My tablet transmits pen angle as well as pressure. It would be nice if DT could use angle as well as pressure.

Two polygon shapes should do it easily.

1 Like

That only looks that way at first glance. Of course, this is just a quick example, but in the brush mask, many areas are weaker than they would be with gradient masks, for example.

I am in the same situation and was used to being able to use it in this way with some other programmes.

This is my main concern. Perhaps there are also alternatives to creating a raster mask directly with the brush.

Yes, I have the same experience with that on MacOS. For me drawing a brush mask is unworkable. Path masks work much better on Mac.

But also adjusting and editing the mask, I find it not really workable. There must be very good reasons why the brush is implement as vector not as raserized mask?

1 Like

What they miss is some kind of smoothing, i.e., what vector graphics programs call “mass” or “inertia”. Every little jitter of the pointer makes a new node along the path, so even if what you want is a straight line you end up with hundreds nodes.

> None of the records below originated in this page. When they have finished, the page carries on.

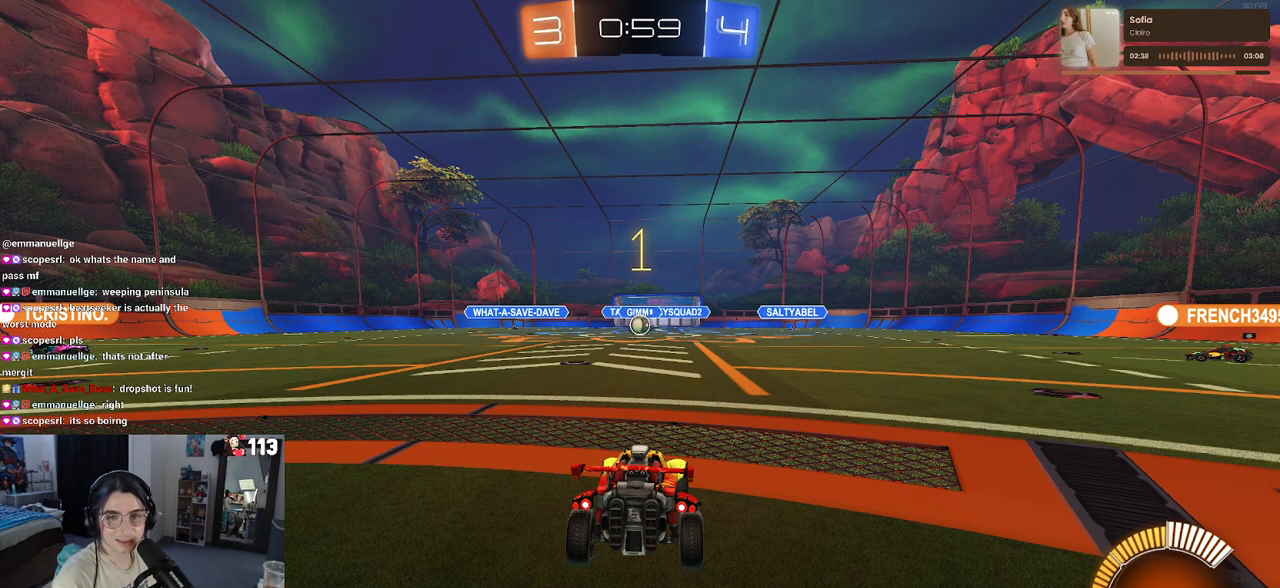
{"buttons": ["R2"], "left_stick": "center", "right_stick": "center", "events": []}
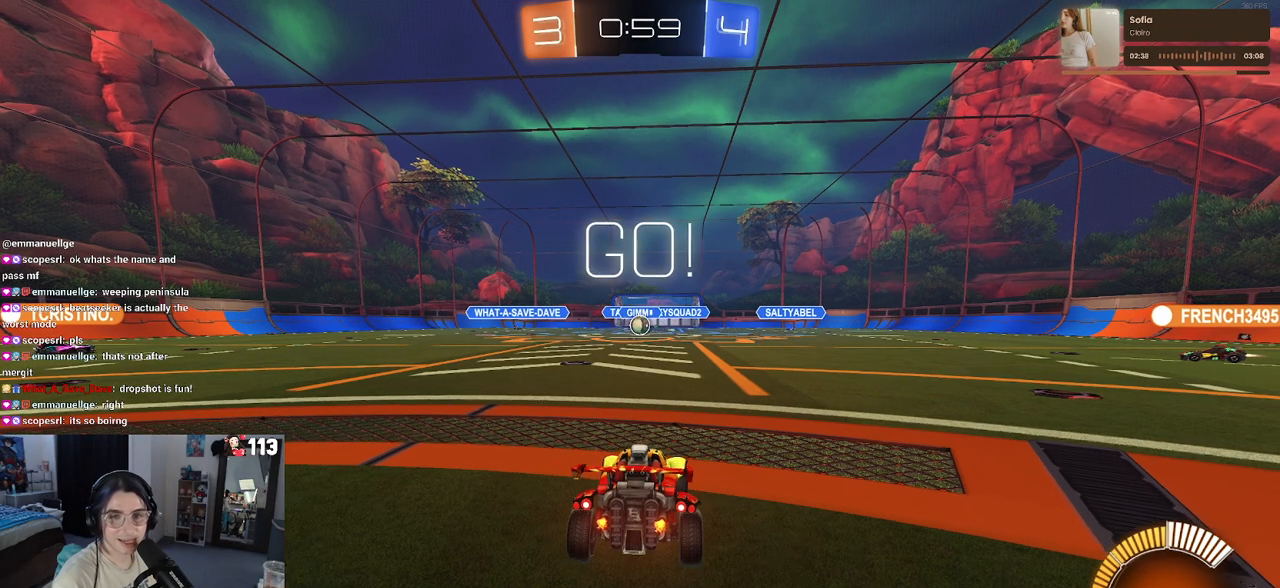
{"buttons": ["R2"], "left_stick": "left", "right_stick": "center", "events": [[300, "left_stick", "left"]]}
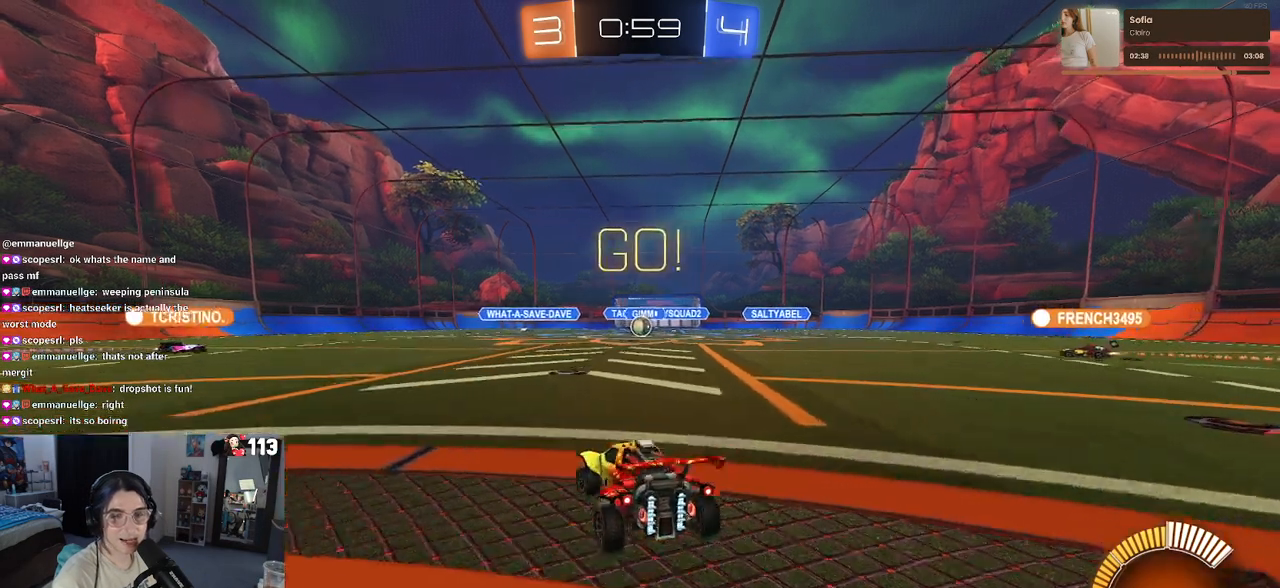
{"buttons": ["R2"], "left_stick": "left", "right_stick": "center", "events": []}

Edit: thanks @RawConvert for teaching me (below) that this option already exists, alrhough arguably not very discoverable. I have to try it!

2 Likes

I’m trying that out today as well. Wanted to do some colour adjustment, so I exported a file in 16 bit integer TIFF and imported it into Krita. From there it’s raster program usage as normal. 16 bit PNG would probably work as well.

Perhaps because all drawn masks are implemented as vector paths? Keep in mind that the drawn masks can be re-used individually in other modules, which means each mask must be kept separate.

Also, masks must be stored with the edit instructions. Paths are much more compact to store than raster masks.

2 Likes

Smoothing - low, then medium below, high at the bottom.

2 Likes

I stand corrected! I vote a motion to make this option more discoverable and to make it possible to set it at the stroke level.

Do you find it effective?

1 Like

Ok, that helps to understand it better.

That definitely makes it easier and a bit clearer. But it’s still pretty slow.

Here is an example where I tried to create a relatively simple shape with few nodes.

Not only is moving the mask quite delayed, but exposure also becomes very slow.

Another general problem is that you can’t see the feathering, and as I understand it, there are no pressure levels either with stylus.

FIf anyone says, “No one uses styluses anyway,” then I would have to say, “No wonder ;)”

Perhaps there is an opportunity to acknowledge the “problem” and work together on a solution? It doesn’t necessarily have to be a quick fix, but perhaps it’s worth thinking about.
Maybe there is also a developer who has more information about this design decision.

1 Like

This question arose again a few days ago; the mask manager should have a ‘pressure’ option but it’s not there in your video. Pressure can control size, opacity or hardness.

It seems like the pen stroke isn’t laggy, but changing the mask location and mask/module properties afterwards is slow?

First pen stroke is fast, but it show no feathering.

OK, I’ll check if a setting is missing. Thank you.